WORK TO BE COMPLETED:
Each line from the one holding "index tip: (1255, 999)" through the final line of the data below is to be given again exactly, and no other line is to appear.

SOURCE INFORMATION Start Marker

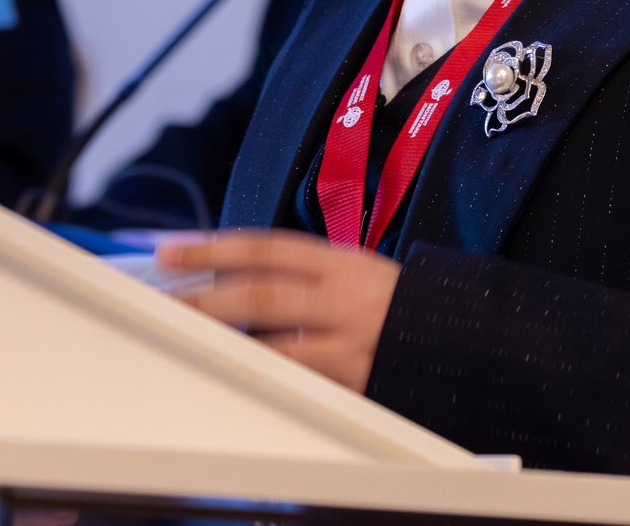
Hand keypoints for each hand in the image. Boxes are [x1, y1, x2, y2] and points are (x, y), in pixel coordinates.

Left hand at [157, 229, 399, 393]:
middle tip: (164, 301)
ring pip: (275, 346)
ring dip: (227, 345)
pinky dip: (269, 377)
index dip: (214, 247)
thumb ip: (306, 275)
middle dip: (205, 298)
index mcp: (341, 262)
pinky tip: (238, 375)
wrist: (466, 338)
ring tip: (188, 341)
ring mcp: (350, 342)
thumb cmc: (401, 305)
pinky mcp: (356, 382)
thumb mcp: (357, 272)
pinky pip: (302, 381)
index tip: (171, 250)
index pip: (266, 248)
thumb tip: (234, 277)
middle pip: (261, 296)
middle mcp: (344, 298)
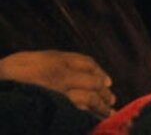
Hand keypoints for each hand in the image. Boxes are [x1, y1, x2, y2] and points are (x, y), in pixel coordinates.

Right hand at [0, 51, 114, 117]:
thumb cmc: (8, 74)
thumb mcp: (28, 59)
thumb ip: (49, 61)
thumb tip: (65, 67)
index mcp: (55, 60)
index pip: (86, 62)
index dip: (98, 71)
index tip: (106, 81)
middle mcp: (62, 75)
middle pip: (92, 81)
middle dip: (103, 91)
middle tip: (111, 99)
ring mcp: (60, 94)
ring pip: (89, 99)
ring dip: (101, 106)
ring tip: (108, 112)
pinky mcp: (56, 110)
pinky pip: (77, 113)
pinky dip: (87, 116)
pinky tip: (93, 120)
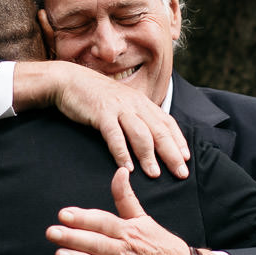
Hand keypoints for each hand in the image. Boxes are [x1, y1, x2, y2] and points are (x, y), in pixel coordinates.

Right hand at [20, 62, 189, 177]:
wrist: (69, 80)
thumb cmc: (95, 96)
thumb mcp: (121, 103)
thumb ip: (135, 117)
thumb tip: (149, 137)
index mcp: (141, 102)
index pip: (167, 122)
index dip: (178, 140)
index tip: (186, 158)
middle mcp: (134, 104)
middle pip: (159, 130)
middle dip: (172, 153)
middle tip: (181, 173)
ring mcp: (118, 108)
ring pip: (140, 134)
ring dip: (148, 155)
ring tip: (154, 174)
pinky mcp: (101, 113)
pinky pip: (114, 135)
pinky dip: (122, 152)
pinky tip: (127, 168)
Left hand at [49, 168, 209, 254]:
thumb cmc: (160, 245)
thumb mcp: (144, 219)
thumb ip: (125, 197)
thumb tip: (119, 171)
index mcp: (129, 231)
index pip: (103, 222)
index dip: (84, 218)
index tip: (64, 214)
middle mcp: (127, 251)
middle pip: (98, 243)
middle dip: (74, 238)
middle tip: (52, 232)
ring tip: (60, 254)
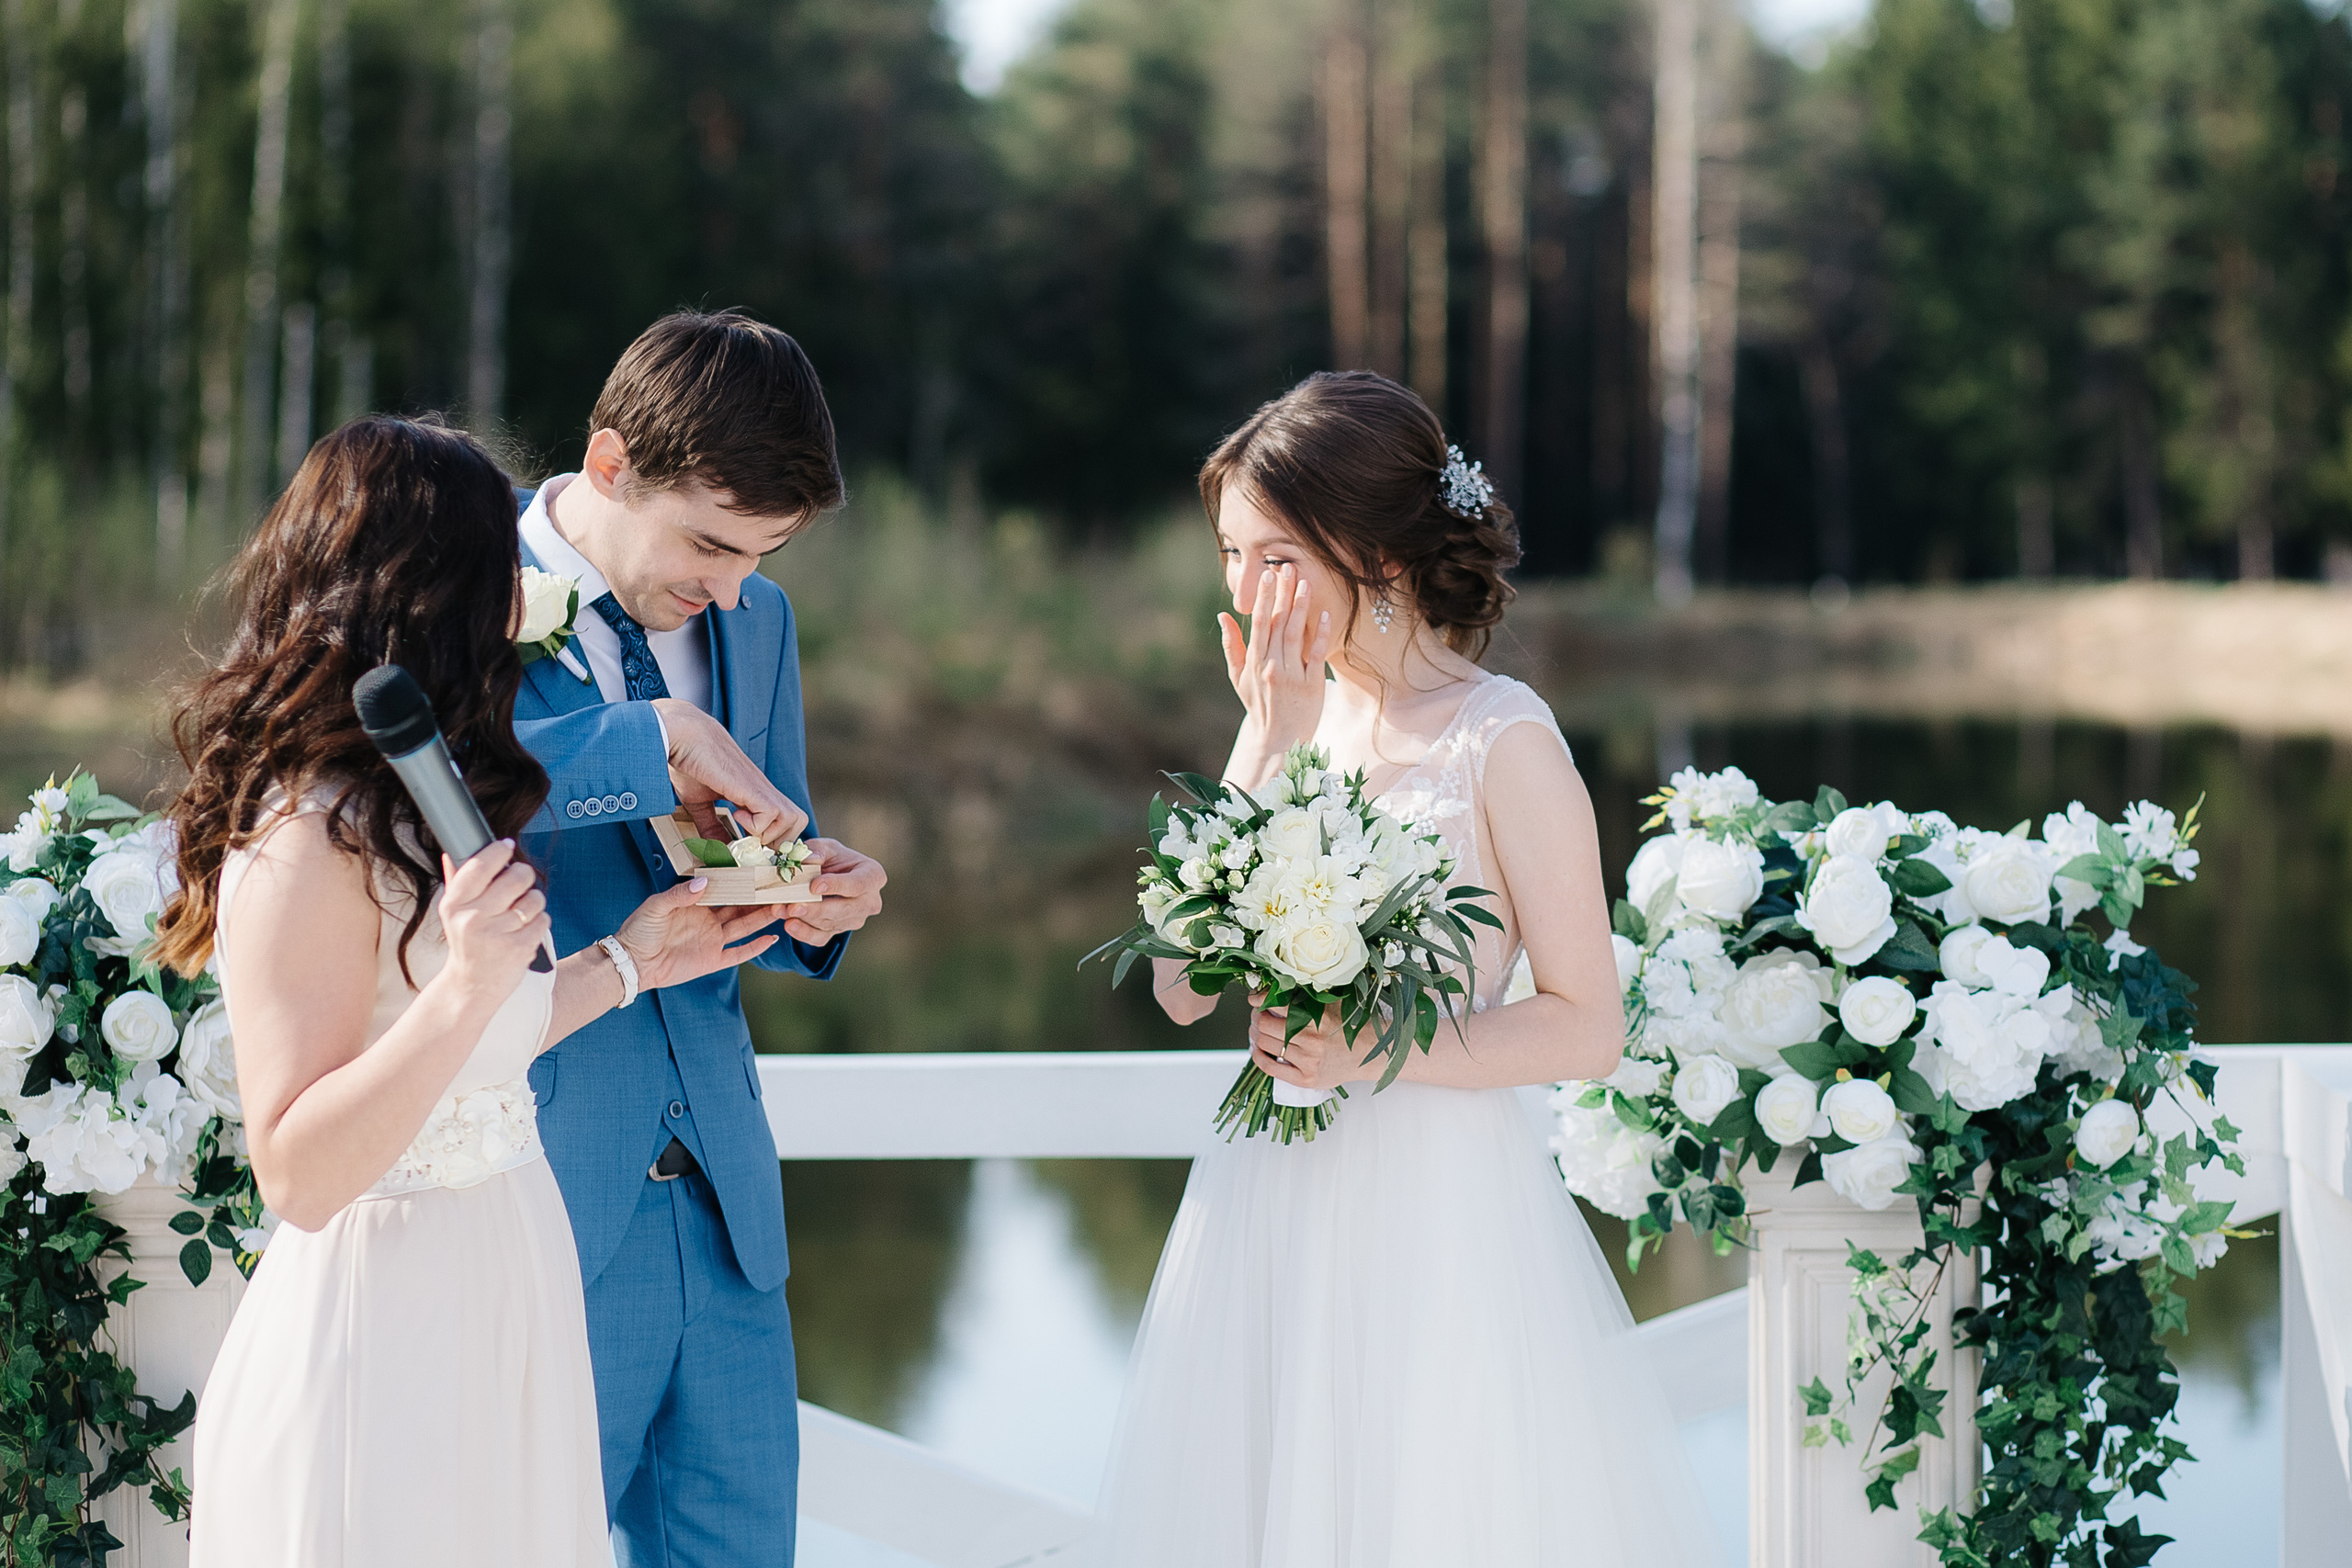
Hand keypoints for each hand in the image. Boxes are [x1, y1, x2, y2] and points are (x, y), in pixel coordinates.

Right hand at [437, 841, 549, 1006]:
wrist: (471, 986)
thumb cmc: (466, 944)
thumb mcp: (452, 914)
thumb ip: (456, 883)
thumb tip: (452, 854)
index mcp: (454, 905)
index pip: (479, 865)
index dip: (498, 851)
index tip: (506, 846)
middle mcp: (472, 918)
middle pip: (515, 877)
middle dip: (523, 875)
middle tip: (520, 881)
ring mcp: (497, 934)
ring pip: (534, 898)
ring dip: (533, 901)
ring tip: (520, 912)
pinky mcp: (519, 948)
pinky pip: (543, 919)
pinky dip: (539, 922)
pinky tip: (524, 930)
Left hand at [614, 876, 782, 989]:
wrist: (632, 963)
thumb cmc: (639, 930)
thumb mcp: (656, 906)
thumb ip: (680, 894)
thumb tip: (704, 882)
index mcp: (697, 904)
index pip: (725, 889)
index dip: (741, 881)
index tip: (758, 871)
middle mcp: (709, 921)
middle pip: (740, 907)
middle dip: (759, 898)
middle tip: (778, 887)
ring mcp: (712, 940)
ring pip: (744, 926)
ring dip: (762, 918)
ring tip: (781, 907)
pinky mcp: (712, 960)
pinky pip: (739, 953)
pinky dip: (755, 947)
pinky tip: (771, 938)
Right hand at [653, 699, 810, 845]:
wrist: (682, 735)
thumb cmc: (688, 763)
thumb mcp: (700, 803)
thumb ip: (711, 826)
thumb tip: (720, 849)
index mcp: (754, 794)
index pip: (784, 820)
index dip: (772, 839)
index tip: (749, 847)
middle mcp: (763, 791)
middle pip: (798, 820)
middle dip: (777, 841)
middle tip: (749, 841)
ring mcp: (760, 787)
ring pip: (793, 819)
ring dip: (769, 834)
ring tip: (742, 827)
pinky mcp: (751, 786)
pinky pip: (772, 814)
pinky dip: (756, 825)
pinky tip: (735, 813)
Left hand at [780, 838, 884, 947]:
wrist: (830, 874)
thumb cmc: (832, 858)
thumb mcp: (826, 847)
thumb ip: (817, 850)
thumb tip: (809, 860)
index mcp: (873, 876)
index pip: (858, 884)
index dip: (836, 886)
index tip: (814, 886)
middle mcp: (869, 902)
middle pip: (844, 909)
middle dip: (816, 909)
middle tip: (794, 906)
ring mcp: (855, 919)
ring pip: (830, 924)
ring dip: (803, 919)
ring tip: (781, 910)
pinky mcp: (838, 931)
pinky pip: (821, 938)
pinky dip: (803, 933)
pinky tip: (789, 925)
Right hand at [1218, 565, 1330, 781]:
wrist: (1278, 741)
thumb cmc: (1259, 705)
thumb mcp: (1239, 678)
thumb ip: (1232, 646)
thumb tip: (1223, 616)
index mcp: (1254, 663)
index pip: (1260, 624)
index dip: (1265, 599)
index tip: (1269, 575)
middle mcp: (1271, 667)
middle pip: (1278, 624)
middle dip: (1283, 594)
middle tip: (1288, 568)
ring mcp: (1292, 676)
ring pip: (1296, 635)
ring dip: (1301, 607)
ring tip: (1306, 583)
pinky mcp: (1311, 686)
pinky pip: (1316, 656)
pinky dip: (1320, 634)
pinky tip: (1324, 614)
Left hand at [1249, 999, 1359, 1091]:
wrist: (1368, 1053)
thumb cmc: (1348, 1026)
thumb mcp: (1330, 1004)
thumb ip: (1305, 996)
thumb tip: (1274, 987)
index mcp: (1317, 1016)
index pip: (1276, 1003)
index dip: (1260, 999)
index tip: (1255, 999)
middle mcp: (1311, 1039)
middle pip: (1265, 1024)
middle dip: (1256, 1018)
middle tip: (1257, 1016)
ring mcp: (1308, 1061)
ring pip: (1265, 1044)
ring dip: (1255, 1036)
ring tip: (1257, 1032)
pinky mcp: (1306, 1078)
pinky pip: (1271, 1068)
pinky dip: (1258, 1057)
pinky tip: (1258, 1050)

SOURCE INFORMATION End Marker

TASK OUTPUT:
index tip: (1255, 999)
middle mcp: (1311, 1039)
middle pip: (1265, 1024)
middle dip: (1256, 1018)
middle tip: (1257, 1016)
ring mcp: (1308, 1061)
ring pip: (1265, 1044)
ring dip: (1255, 1036)
ring tip: (1257, 1032)
pinky mcp: (1306, 1078)
pinky pip: (1271, 1068)
pinky dip: (1258, 1057)
pinky tip: (1258, 1050)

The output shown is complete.